The House of Representatives has passed the Electoral Amendment Bill, moments after opposition lawmakers walked out of the heated session at the National Assembly chambers in Abuja on Friday.
Nigeria’s lower chamber, by this, has stepped down the controversial section 52(3) of the bill which deals with the electronic transmission of election results.
The lawmakers had on Thursday failed to reach a consensus over the much-debated clause after the Deputy Speaker, Idris Wale ruled against the electronic transmission of election results in spite of a resounding vote in favour of the move.
Subsequently, the Speaker, Femi Gbajabiamila, said the Independent National Electoral Commission (INEC) and the NCC would be present on Friday to give further clarifications on the Electoral Act with a major focus on section 52(3).
…PIB passed in absence of opposition lawmakers
Meanwhile, the House also adopted the conference Committee report on the Petroleum Industry(PIB) Bill, voting 3 percent for host communities in the oil- producing areas.
The consideration was stepped down on Thursday by the House following a rowdy session.
However as soon as members of the Minority caucus walked out of the Chamber, there were shouts of PIB, PIB, PIB by members.
The report was subsection submitted by Chief Whip, Hon Tahir Mongunu.

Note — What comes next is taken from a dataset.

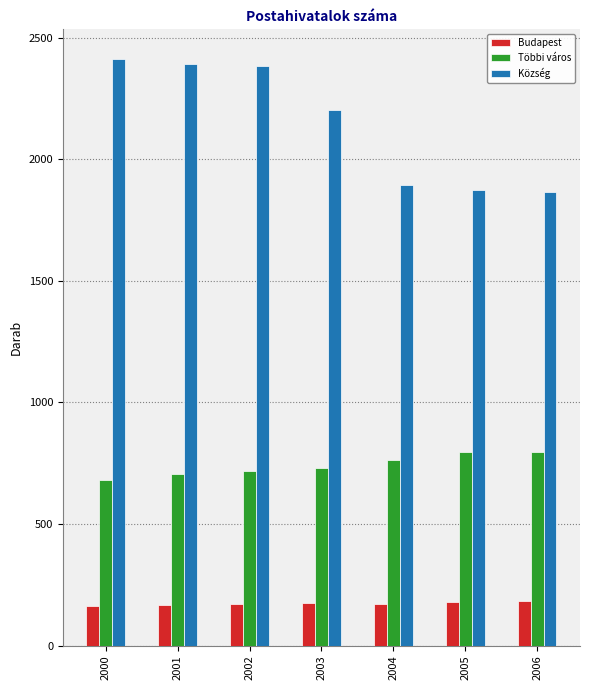

True or false: Budapest has a value of 262 at 2006.

False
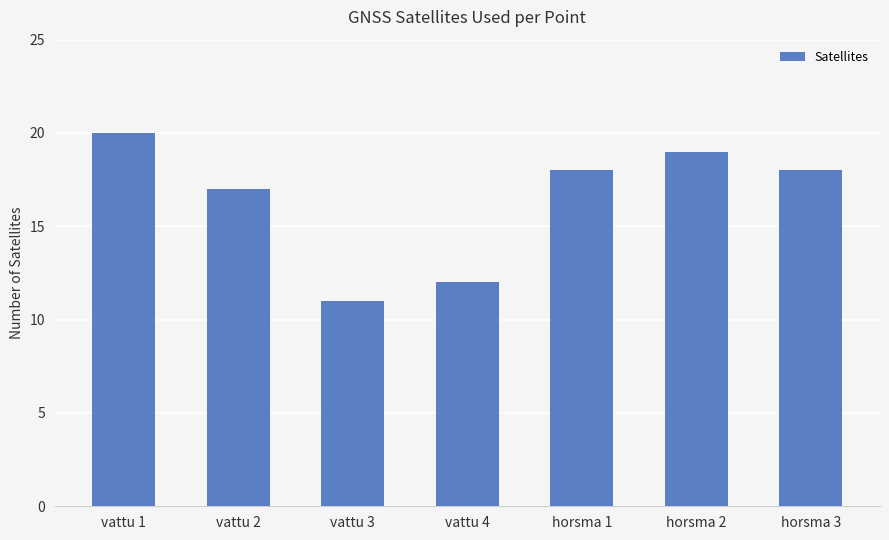

Where does the data first go above 18?

vattu 1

Speaker Femi Gbajabiamila explained the laying of the conference report on the PIB followed rules of the House.
According to him: “I need to explain the rationale behind the laying of this report. Yesterday, I stepped down the laying of this report so that we get to the Senate and see how it o resolve the issue.
“But unfortunately, by the time we got to the Senate, they had already resolved and taken a decision. So, there was nothing that we can do.
“It is left for us to deliberate on the report, accept it or reject it. This PIB will not go the same way of others. It is unfortunate that our Colleagues are not here. If there is any amendment to be done, that will be done in the future”.
Deputy Minority Whip, Hon Nkiruka made frantic but efforts to make the House suspend consideration of the report to no avail.